Lancaster agrees with that concern from her own practice. "The question I ask is: does this person have enough stability to tolerate what might come up?" she says. Intensive meditation has a way of surfacing buried emotions and memories, which can be helpful if you have the right support, but it can overwhelm someone whose nervous system isn't ready for it.
How to Start Meditating Without a Week-Long Retreat
Of course, we don't all have access to a seven-day retreat, but you probably don't need to, either. Salo recommends starting with about 10 minutes a day of simple breath-focused meditation.
"Focus on steady breathing, notice when attention drifts, and gently return without judgment," he says.
In the end, the best meditation routine is the one you'll actually do today, tomorrow, and the day after that, says Lancaster. According to Lancaster, most people start seeing the benefits, like better sleep or more emotional control, after about three or four weeks of consistency.

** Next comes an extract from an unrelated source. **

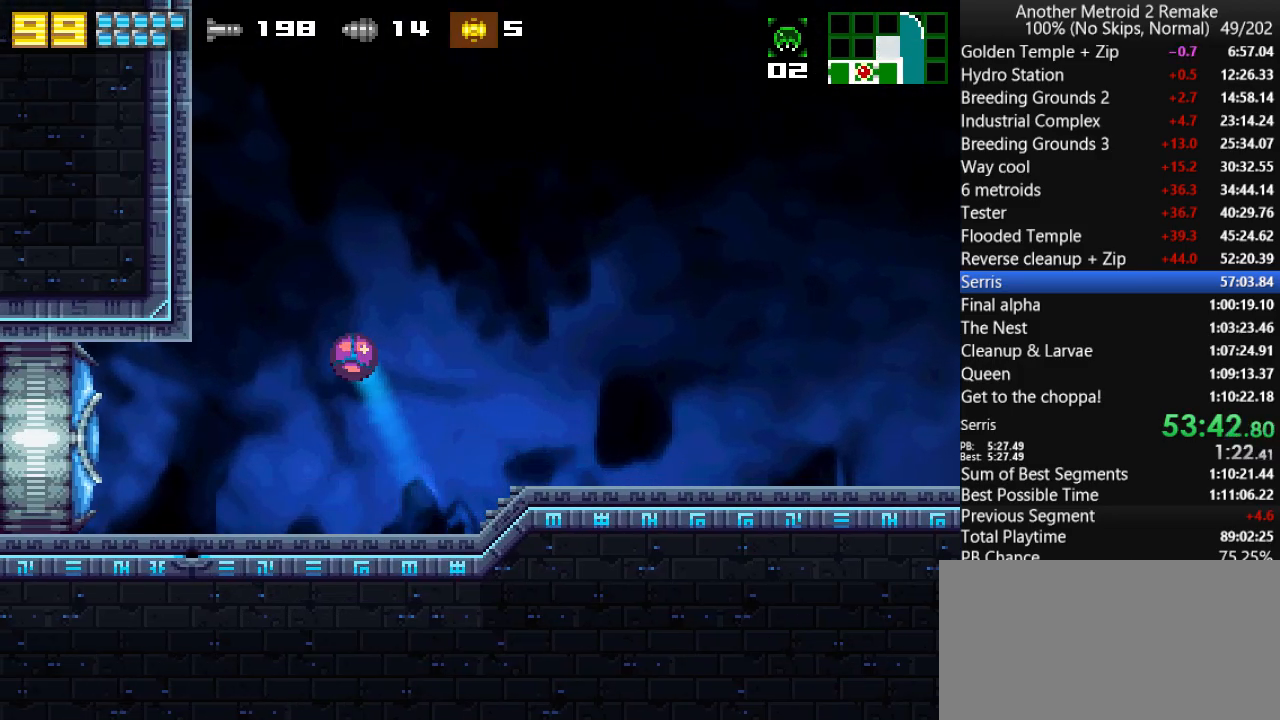
{"keys": ["jump", "left"], "events": [[133, "fire", "down"], [266, "fire", "up"], [266, "jump", "up"], [266, "toggle", "up"], [266, "up", "down"], [366, "jump", "down"], [400, "up", "up"]]}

"A small practice you return to every day will reshape your nervous system in ways that an ambitious one you abandon in a week never will," she says.
Your Brain Doesn't Need a Trip
This study won't settle the debate over meditation vs. psychedelics, and it isn't trying to. What it does show is that some intensive meditation can make a big impact on your brain and body, and some of those changes look a lot like what psychedelics can do. For most men, practicing meditation every day, even for just 10 minutes, is a worthy investment. You don't need a retreat, prescription, or trip to change how your brain handles stress. You just need to show up and sit with it.